Moderator Name: Jean O'Brien
Speaker Name: Brian Berghaus, Michal Leutsch, Jonathan Oblander, Kelly Monette, Steven Hoover, and Joe Poland
Meeting Location: Berghaus Pipe Organ Builders, Inc, 2151 Madison Street, Bellwood, IL 60104
Berghaus Pipe Organ Builders Inc. has grown to become a leader in the design and construction of pipe organs. The company continues to explore the art, form and role of the pipe organ in today's environment. To make the presentations more manageable, people were subdivided into groups, which rotated between different topics:
Berghaus designer, Michal Leutsch, showed how he uses AutoCAD to design everything from the decorative casework to the steel support structure to the chestwork layout (where the pipes are located.) There are many aspects of designing the casework of the organ. Each rank (set of pipes of the same sound) must be able to project its sound out into the space, must be reachable by technicians for the purpose of tuning and maintenance, and obviously must be able to physically fit.
Tonal Director Jonathan Oblander described how the "sound design" of each instrument is conceived. He explained how they really work with the client's space to determine what will work best for their needs. This means looking at architectural drawings, visiting the space and even playing the existing organ (if there is one). Many clients already have an organ, which they want to refurbish or expand.
Construction of the structural as well as aesthetic features of the organ casework all takes place in house. They also build the bellows, windchests, ducts, and console (where the organist sits). Materials and finishes are selected to blend with the client's existing architecture and décor. Commonly used woods are oak, poplar, and walnut. Kelly Monette explained that the organ is completely built in their shop, taken apart, shipped to the client's site, and put back together again.
Steven Hoover and his colleagues work with every individual pipe to make small adjustments in the timbre, pitch, and loudness (collectively called "voicing").

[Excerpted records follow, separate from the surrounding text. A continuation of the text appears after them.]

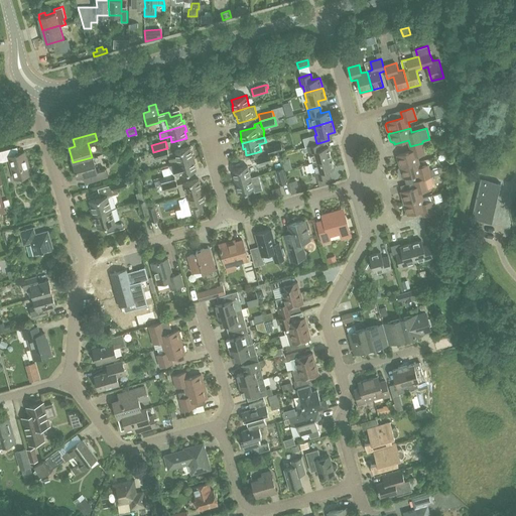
[(282,147),(281,143),(267,147),(269,154),(283,150),(283,149),(284,149),(284,146),(282,147)]
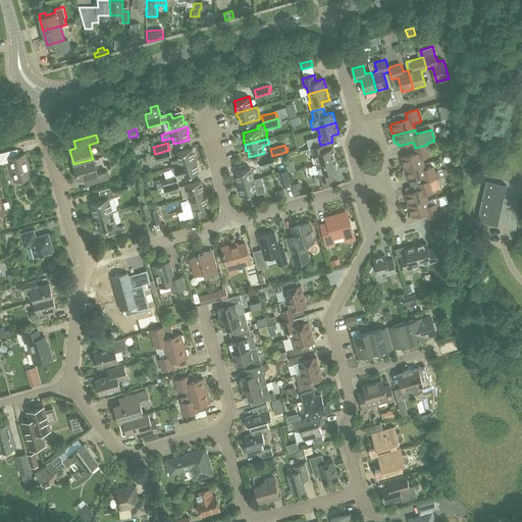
[(317,163),(334,159),(332,148),(324,150),(322,145),(320,145),(310,148),(313,157),(315,156),(317,163)]
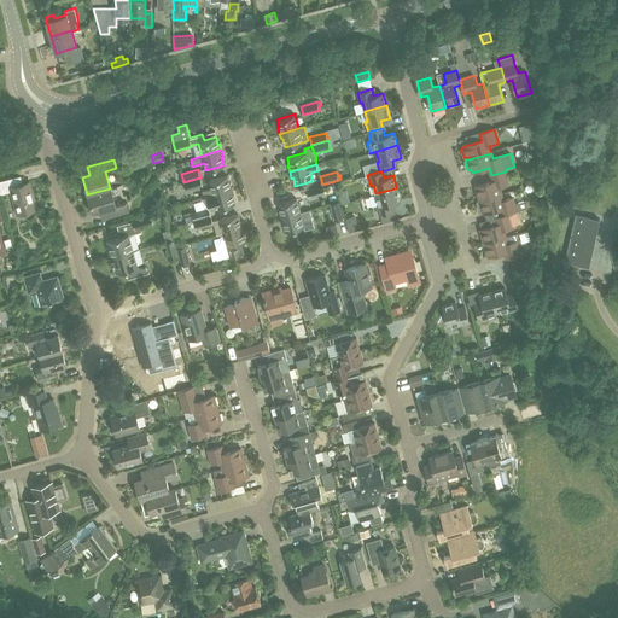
[(481,200),(502,194),(500,187),(509,185),(506,172),(491,175),(494,182),(477,187),(481,199),(481,200)]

A typical instrument can contain thousands of pipes, so this is quite an involved process.
There are two basic types of pipes: flue pipes and reed pipes. Flue pipes are what most people think of as a "pipe." Air flows up through the foot of the pipe and is forced through a small gap at the mouth. Some of the air is diverted outward, while the rest sets up a standing wave in the main body of the pipe, creating the tone.
A reed pipe, by comparison, has a similar mechanism of sound production as a clarinet or saxophone. The actual reed or "tongue" is a thin strip of metal that vibrates as air is blown through the pipe. A resonator tube functions much like the body of an oboe or trumpet.